━━ 所给数据
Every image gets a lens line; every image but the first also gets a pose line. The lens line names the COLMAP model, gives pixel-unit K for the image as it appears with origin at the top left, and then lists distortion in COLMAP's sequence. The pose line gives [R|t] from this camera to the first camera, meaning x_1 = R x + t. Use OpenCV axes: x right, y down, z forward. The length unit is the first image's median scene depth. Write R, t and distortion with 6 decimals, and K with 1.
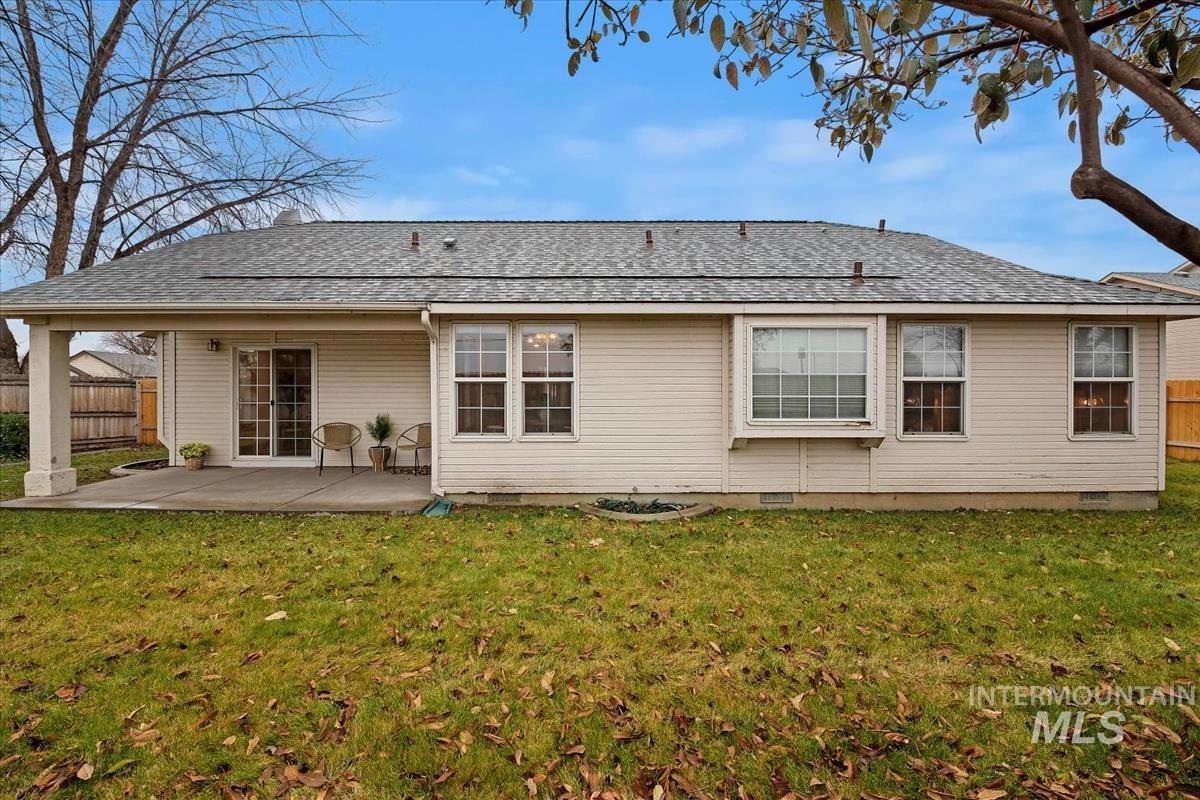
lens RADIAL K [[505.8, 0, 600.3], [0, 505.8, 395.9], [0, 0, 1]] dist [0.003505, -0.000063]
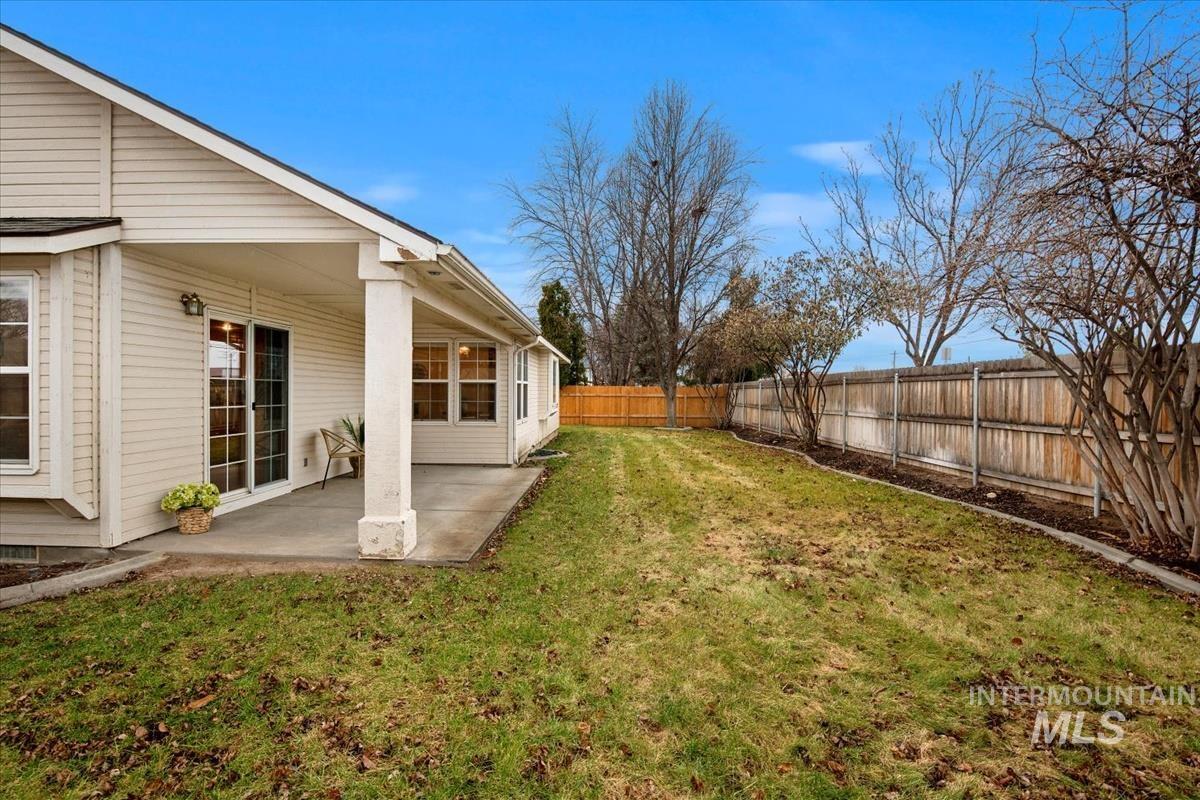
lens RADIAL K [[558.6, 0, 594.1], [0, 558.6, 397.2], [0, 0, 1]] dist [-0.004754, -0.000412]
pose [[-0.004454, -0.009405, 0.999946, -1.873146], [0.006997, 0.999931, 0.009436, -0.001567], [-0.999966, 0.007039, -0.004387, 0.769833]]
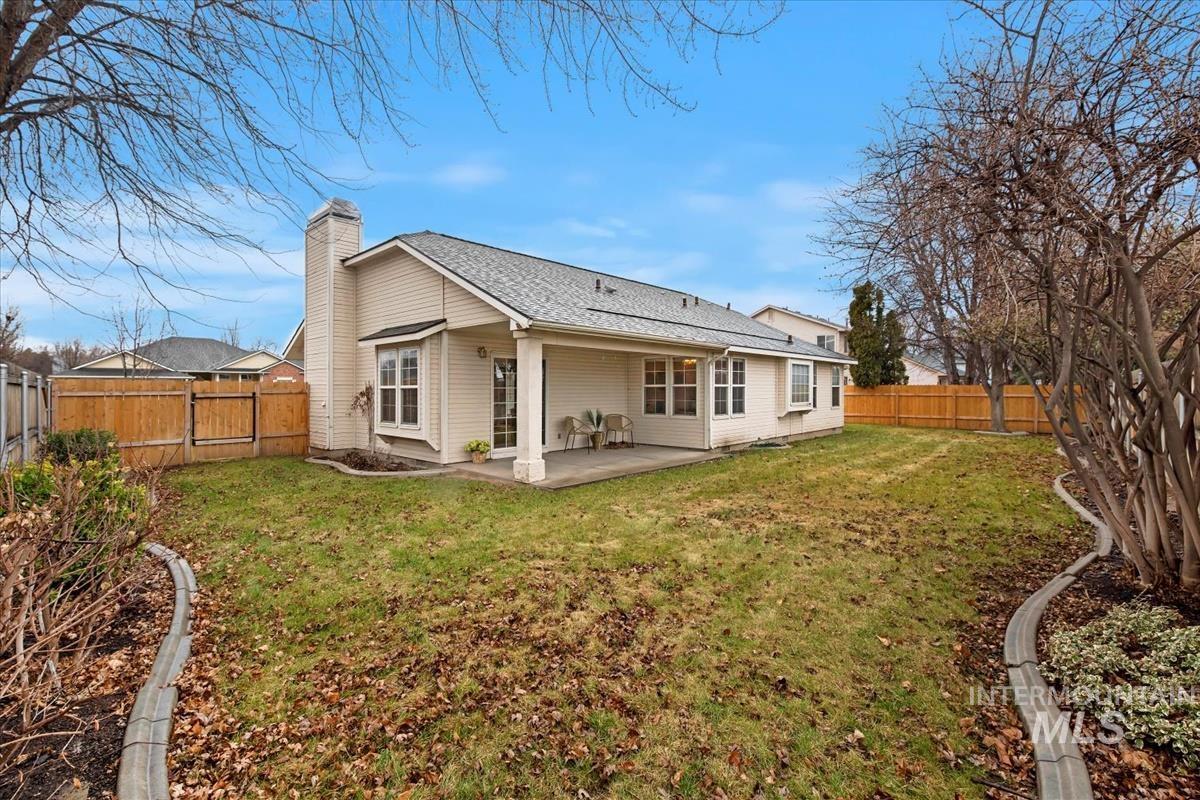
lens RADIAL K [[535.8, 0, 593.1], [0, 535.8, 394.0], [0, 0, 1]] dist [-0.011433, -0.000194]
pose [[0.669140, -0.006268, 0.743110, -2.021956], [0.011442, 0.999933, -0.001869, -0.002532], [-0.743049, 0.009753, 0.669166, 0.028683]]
━━━━
━━ 所给数据
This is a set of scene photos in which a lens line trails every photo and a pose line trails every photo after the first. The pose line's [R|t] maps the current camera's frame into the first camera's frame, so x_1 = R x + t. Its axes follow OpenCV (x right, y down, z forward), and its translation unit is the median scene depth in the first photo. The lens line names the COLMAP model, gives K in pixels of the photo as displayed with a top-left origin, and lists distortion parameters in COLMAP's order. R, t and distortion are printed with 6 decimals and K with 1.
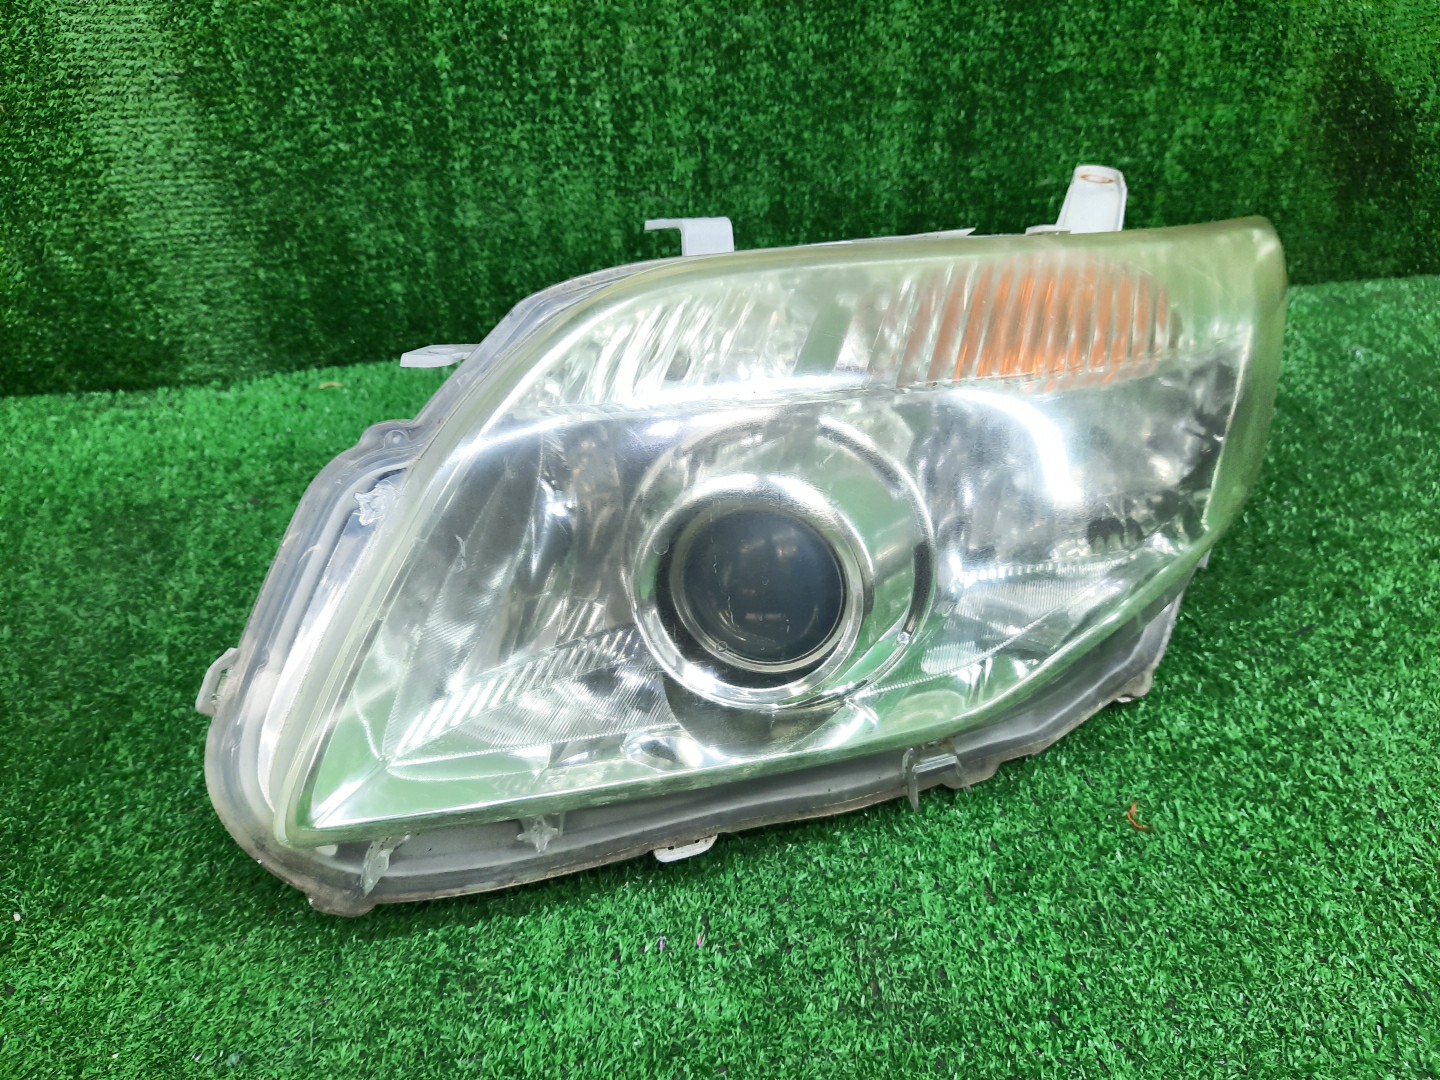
━━━━
请把从含有"Every image gets"的那一行往下直到含有"0.009753, 0.669166, 0.028683]]"的那一行为止的数据重新写出，将其中的"image"全部替换为"photo"，其他内容一概不动。答案中不要包含图片。

> **作答区**
Every photo gets a lens line; every photo but the first also gets a pose line. The lens line names the COLMAP model, gives pixel-unit K for the photo as it appears with origin at the top left, and then lists distortion in COLMAP's sequence. The pose line gives [R|t] from this camera to the first camera, meaning x_1 = R x + t. Use OpenCV axes: x right, y down, z forward. The length unit is the first photo's median scene depth. Write R, t and distortion with 6 decimals, and K with 1.
lens RADIAL K [[505.8, 0, 600.3], [0, 505.8, 395.9], [0, 0, 1]] dist [0.003505, -0.000063]
lens RADIAL K [[558.6, 0, 594.1], [0, 558.6, 397.2], [0, 0, 1]] dist [-0.004754, -0.000412]
pose [[-0.004454, -0.009405, 0.999946, -1.873146], [0.006997, 0.999931, 0.009436, -0.001567], [-0.999966, 0.007039, -0.004387, 0.769833]]
lens RADIAL K [[535.8, 0, 593.1], [0, 535.8, 394.0], [0, 0, 1]] dist [-0.011433, -0.000194]
pose [[0.669140, -0.006268, 0.743110, -2.021956], [0.011442, 0.999933, -0.001869, -0.002532], [-0.743049, 0.009753, 0.669166, 0.028683]]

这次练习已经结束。